Inkling's 975B Parameter Claim: A Battle-Trader's Reality Check
975 billion parameters. You see that number and your instincts should scream: too good to be true. No benchmarks. No architecture paper. No model weights on Hugging Face. Just a press release from Crypto Briefing claiming Mira Murati’s Thinking Machines Lab just dropped the largest open-source model ever. The market might pump AI tokens on this headline, but I don’t buy narratives without data.
The claim is extraordinary. 975B parameters dwarfs Meta’s Llama 3.1 405B and every known open-source model. If true, it rivals GPT-4o and Claude 3.5 in scale. But the absence of any technical detail—training compute, dataset composition, evaluation scores—is a massive red flag. I’ve audited enough ICO smart contracts to know that when a project leads with a big number but delivers zero evidence, you’re looking at a trap, not an opportunity.
Let’s be surgical. Training a 405B dense model required roughly 3e24 FLOPs on 16,384 H100s for 54 days.

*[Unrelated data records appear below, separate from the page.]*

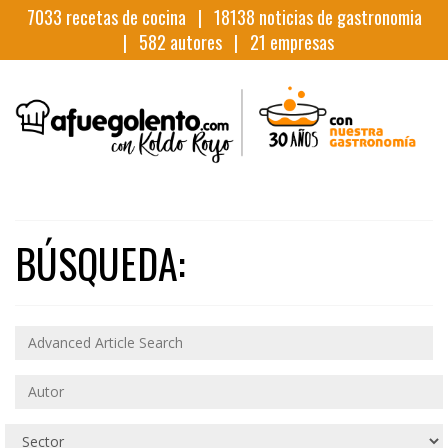
7033
recetas de cocina |
18138
noticias de gastronomia
|
582
autores |
21
empresas
BÚSQUEDA:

Scaling to 975B—even with a MoE (Mixture of Experts) architecture that activates only 200-300B parameters per token—still demands over 30,000 H100s and a budget north of $1 billion. Does a stealth startup have that infrastructure? Unlikely. The more realistic scenario: this model is a merge or distillation of existing open models, repackaged with a new name. The market doesn’t reward repackaging as innovation—at least not for long.
The article’s angle is predictable: open source will disrupt closed models. But that’s a decade-old narrative. The real question isn’t parameter count—it’s usability. Can you run inference on a single GPU? Is the license truly permissive (Apache 2.0) or a custom license with commercial restrictions? Does it support fine-tuning for specific tasks? Without answering these, “975B parameters” is just a marketing lever.
Here’s the contrarian take: this announcement isn’t about the model. It’s about signaling. Mira Murati needs to attract top talent and capital. A massive number gets attention. But smart money will wait for independent verification. The Crypto Briefing article lacks journalistic rigor—no quotes from third-party researchers, no attempt to validate the claim. This smells like PR, not news.
From a portfolio perspective, treat this as noise. AI-related tokens (Render, Akash, Bittensor) might spike on the news, but don’t chase. Wait for model release. If the weights appear on Hugging Face and pass community benchmarks, reassess. If not, the pump will fade, and bag holders will be left with nothing. I don’t allocate capital based on press releases.
My rule: verify before valorizing. In 2017, I saved a client from a $4 million loss by finding reentrancy bugs in an ICO contract that had a flashy white paper but broken code. This feels similar—impressive claims hiding technical cracks. Until Thinking Machines Lab publishes a technical report or releases the model, any market reaction is pure speculation.
Bottom line: the announcement changes nothing about the AI landscape yet. The market might price in disruption, but the actual disruption requires proof. If the model is real and open-source, it’s a game changer. If it’s vaporware, the only losers are those who bought the hype. I’ll wait for the evidence. The market doesn’t care about your FOMO—only your discipline.